Methods:  A prospective cohort study of general medicine outpatients seen at one of seven Veterans Affairs (VA) medical centers who returned health screening questionnaires. Three screening questionnaires, AUDIT-C (0 to 12 points), CAGE (0 to 4 points), and a single item about the frequency of drinking six or more drinks on an occasion (binge drinking), were used to classify alcohol consumption. The main outcome, COPD exacerbation, was based on primary VA discharge diagnosis (International Classification of Diseases, Ninth Revision) or outpatient diagnosis of COPD accompanied by prescriptions for either antibiotics or prednisone within 2 days.

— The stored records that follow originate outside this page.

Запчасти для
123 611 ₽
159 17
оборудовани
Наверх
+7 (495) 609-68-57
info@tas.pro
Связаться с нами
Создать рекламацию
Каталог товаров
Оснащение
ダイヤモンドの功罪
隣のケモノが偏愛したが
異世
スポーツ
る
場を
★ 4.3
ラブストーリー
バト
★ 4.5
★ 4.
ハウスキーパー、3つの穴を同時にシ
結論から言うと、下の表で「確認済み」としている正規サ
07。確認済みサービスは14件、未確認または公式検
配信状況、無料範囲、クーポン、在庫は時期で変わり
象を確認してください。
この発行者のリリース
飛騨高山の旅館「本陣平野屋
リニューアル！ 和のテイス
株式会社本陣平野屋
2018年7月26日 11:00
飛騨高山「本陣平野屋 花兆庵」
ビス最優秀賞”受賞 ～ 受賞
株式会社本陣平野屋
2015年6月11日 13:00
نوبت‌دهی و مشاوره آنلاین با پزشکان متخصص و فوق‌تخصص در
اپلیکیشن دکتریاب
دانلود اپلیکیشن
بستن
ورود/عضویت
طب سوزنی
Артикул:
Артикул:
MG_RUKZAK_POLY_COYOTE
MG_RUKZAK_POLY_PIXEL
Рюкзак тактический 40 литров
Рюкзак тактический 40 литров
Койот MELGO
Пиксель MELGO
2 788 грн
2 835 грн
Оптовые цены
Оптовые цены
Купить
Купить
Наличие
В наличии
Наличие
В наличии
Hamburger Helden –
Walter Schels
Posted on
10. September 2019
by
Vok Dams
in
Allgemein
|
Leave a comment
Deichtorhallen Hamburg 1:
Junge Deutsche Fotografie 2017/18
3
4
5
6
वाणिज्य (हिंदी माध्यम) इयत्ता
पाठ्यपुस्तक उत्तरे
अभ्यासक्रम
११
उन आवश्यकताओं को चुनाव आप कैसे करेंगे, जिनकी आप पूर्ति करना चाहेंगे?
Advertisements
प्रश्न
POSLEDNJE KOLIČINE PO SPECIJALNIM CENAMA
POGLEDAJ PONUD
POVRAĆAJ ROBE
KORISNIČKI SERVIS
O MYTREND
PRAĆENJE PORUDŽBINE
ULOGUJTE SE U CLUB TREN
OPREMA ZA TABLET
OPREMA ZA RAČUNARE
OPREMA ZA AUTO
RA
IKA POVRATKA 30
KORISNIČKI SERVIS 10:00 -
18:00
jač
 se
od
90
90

Results:  Among the 30,503 patients followed up for a median of 3.35 years, those patients with AUDIT-C scores ≥ 6, CAGE scores ≥ 2, or who reported binge drinking at least weekly were at an increased risk of COPD exacerbation in age-adjusted analysis. Adjusted hazard ratios were 1.4 (95% confidence interval [CI], 1.1 to 1.7) for AUDIT-C score ≥ 6, 1.4 (95% CI, 1.3 to 1.5) for CAGE score ≥ 2, and 1.6 (95% CI, 1.2 to 2.2) for those who reported binge drinking daily or almost daily. However, with adjustment for measures of tobacco use, the association between alcohol consumption and increased risk of COPD exacerbation was no longer evident.

Conclusions:  Alcohol consumption, whether quantified by AUDIT-C, CAGE score, or binge drinking, was not associated with an increased risk of COPD exacerbation independent of tobacco use.